Published in final edited form as: Brain Behav Immun. 2012 Oct 24;28:10.1016/j.bbi.2012.10.016. doi: 10.1016/j.bbi.2012.10.016

MMP-8 overexpression and persistence of neutrophils relate to stress-impaired healing and poor collagen architecture in mice

Praveen K Gajendrareddy a,b, Christopher G Engeland a,b,c, Roger Junges d, Michael P Horan e, Isolde G Rojas f, Phillip T Marucha a,b,*
PMCID: PMC3878435  NIHMSID: NIHMS486598  PMID: 23103444

Abstract

Matrix metalloproteinases (MMPs) and tissue inhibitors of metalloproteinase (TIMPs) are critical for tissue remodeling during wound repair.
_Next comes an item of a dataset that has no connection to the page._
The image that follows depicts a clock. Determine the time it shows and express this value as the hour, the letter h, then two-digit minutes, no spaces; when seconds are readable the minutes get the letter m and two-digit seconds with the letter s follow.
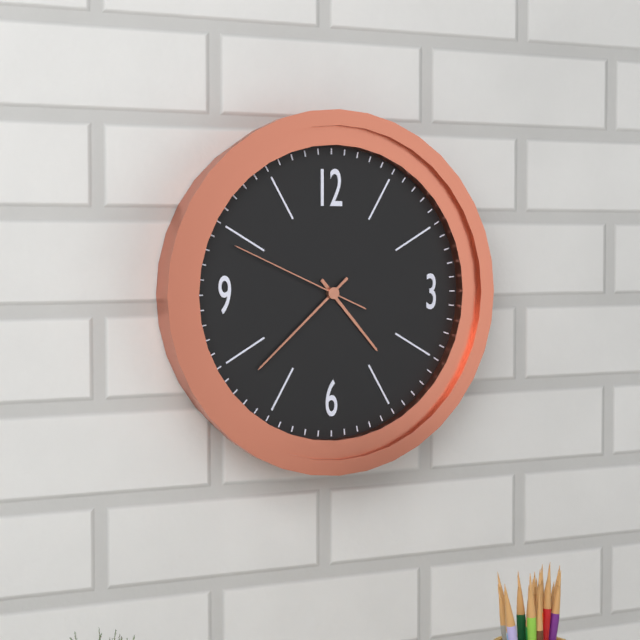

Psychological stress has been found to impair wound healing in humans and animals. The objective of this study was to assess MMP and TIMP gene expression during stress-impaired healing. Female SKH-1 mice (n = 299) were divided into control and stress groups (13 h restraint/day for 3 days prior to and 5 days post-wounding). Two 3.5 mm cutaneous full-thickness wounds were placed on the dorsum of each mouse and wound measurements were performed daily. RTPCR for gene expression of MMP-2, MMP-8, MMP-9, TIMP-1 and TIMP-2 was performed at days 1, 3 and 5. Immunohistochemical analyses of the healed wounds were performed at days 15 and 28. As expected, wounds healed more slowly in restraint-stressed mice compared to controls. Stressed mice exhibited MMP-8 overexpression and lower TIMP-1 levels during healing, and poorer collagen organization once healed. MMP-8 overexpression may have stemmed from a higher level of neutrophils, observed in wound tissue on days 3 and 5. These findings implicate higher neutrophil numbers, MMP-8 overexpression, and TIMP-1 under-expression, as mechanisms that may compromise wound outcomes such as scarring under conditions of stress.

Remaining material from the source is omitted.